Press Release :
The Budos Band is the quintessence of Staten Island Soul. Their exciting new afro-influenced take on instrumental music has been captivating listeners from turntables as well as bandstands across the nation. Eleven pieces in all, their group consists of drums, bass, guitar, electric organ, two trumpets, baritone saxophone, and a percussion section employing bongos, congas, tambourine, guiro, clave, shekere and cowbell. Their music has been described as "compelling", "unbridled, "psychedelic", "innovative", and above all "soulful." However, like many majestic things, their sound had humble beginnings.

The core of the band met as youths while all participating in an after school jazz ensemble at the Richmond Ave. Community Center, in Staten Island, New York. It wasn't long before their common hunger for the rougher stripped down sounds of Soul Music brought them together for late night ferry rides into Manhattan, where they would sneak in the back door of the No Moore Club downtown to hear bands like Antibalas, the Sugarman Three, and Sharon Jones and the Dap-Kings. It was there, in that basement hothouse packed with only the hippest James Brown fanatics and Fela Kuti disciples, where the kernels of instrumental Afro-Soul were first sown into the fertile minds of these talented young men. Kernels which would later germinate and grow into the roots of their strong unique sound. After meeting resistance from the band director about the direction they were trying to take the music, they left the Community Center to form Los Barbudos, (spanish for "the bearded ones") a name which was later trimmed to The Budos Band after one of the boys shaved. With the recruitment of a few horn players from the neighboring borough of Brooklyn, the band began to practice regularly, exploring the outer cosmic boundaries of afro-beat and soul music from the safety of their tiny concrete rehearsal space on Sand St. As they learned and grew together, their music matured, expanding and settling into a groove as deep and as broad as the Hudson Bay itself. By the time they had arranged a chance to play for a Daptone A&R man, their sound had hardened to a diamond. They were signed on the spot and scheduled to go into the studio immediately for a recording session where they would proceed to cut their first full length album in the better part of three nights.

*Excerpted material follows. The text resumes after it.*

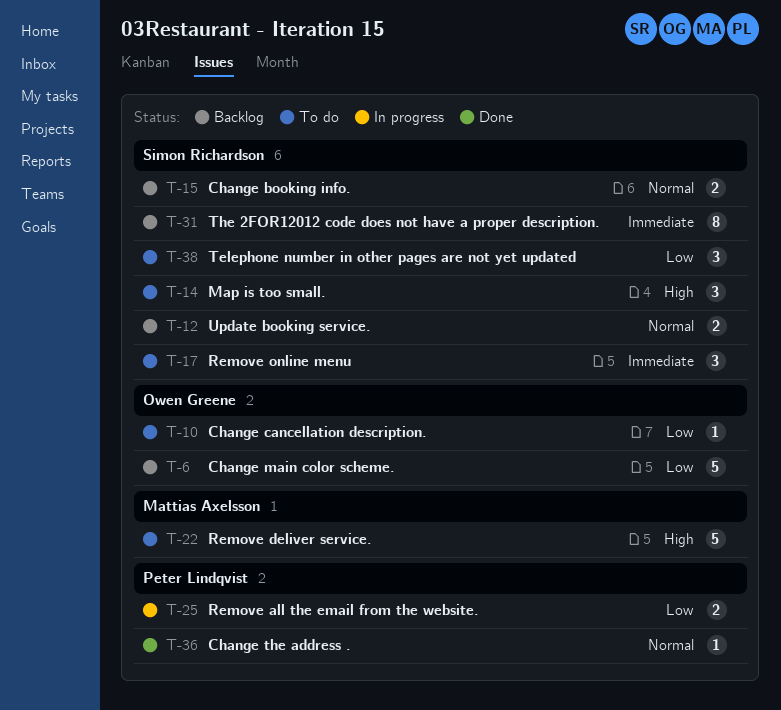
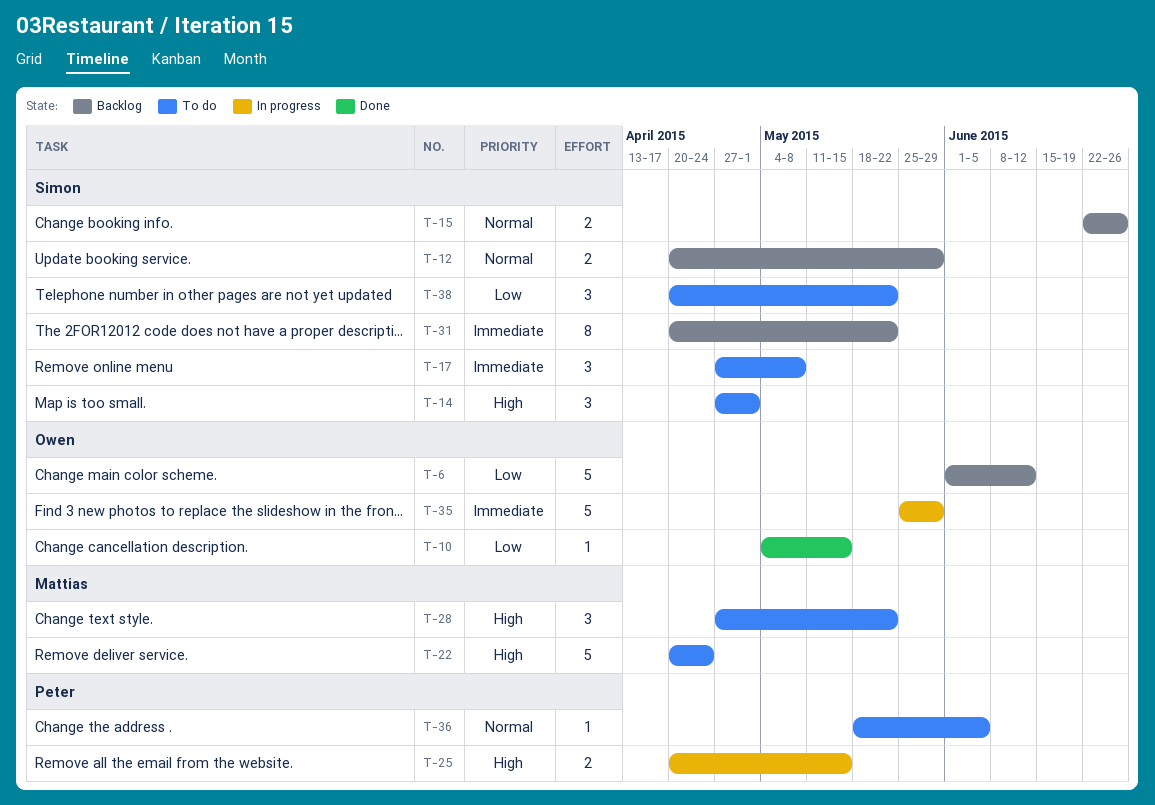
T-10, status: To do -> Done
T-25, priority: Low -> High
T-28: none -> present
T-35: none -> present
T-36, status: Done -> To do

With the release of their self-titled debut album in November of 2005, the Budos Band officially joined the ranks of the Daptone Family and began to perform more and more frequently as part of the Daptone Soul Revue, alongside many of the very acts that had inspired them only a few years before at the No Moore Club. In classic Daptone Family form, Budos guitarist Tommy ‘TNT' Brenneck has since joined as a full-ranking member of the illustrious Dap-Kings band, and Dap-Kings' trumpeter David Guy has reached across in turn to join the Budos Band for appearances both on the band stand and in the studio. Show after show, the Budos Band have proven their ability not only to deliver the unique, afro-psychedelic raw funk sound of their first record live, but to surpass it with dynamic soulful performances that have whipped crowds into dancing frenzies from coast to coast.

In sight of the quantity and quality of the repertoire that had continued to deepen the band's on stage arsenal since their first release, it was not difficult for Brenneck and the boys to convince Daptone house producer Bosco Mann that they were ripe and ready for another studio outing. Thus, in early March of this year, the Budos Band returned to Daptone's notorious "House of Soul" in Bushwick, Brooklyn to record live what would be ninety percent of their sophomore album. (One song, Mas O Menos, originally intended to be a 45' only release, was recorded in a session last fall.) This second record, The Budos Band II, slated for release later this summer, highlights the subtleties of the bands abilities to navigate eerily beautiful and captivatingly melodic arrangements through the psychedelic soundscape of their distinct Afro-Soul universe. It is an interesting side note that on both the final night of their tracking session for their first record, and that of their second, there occurred strangely ominous, if coincidental, lunar eclipses.

The musicians claim the secret to their enormous sound is a selfless approach to rhythm: each man finding his own place and purpose in the greater landscape of the measure. However, any observant listener can hear that it is something far more simple and rare that elevates their sound beyond the sphere of cognitive reason and into that far greater realm of pure feeling: The Budos Band have Soul, on the inside. And it's strong.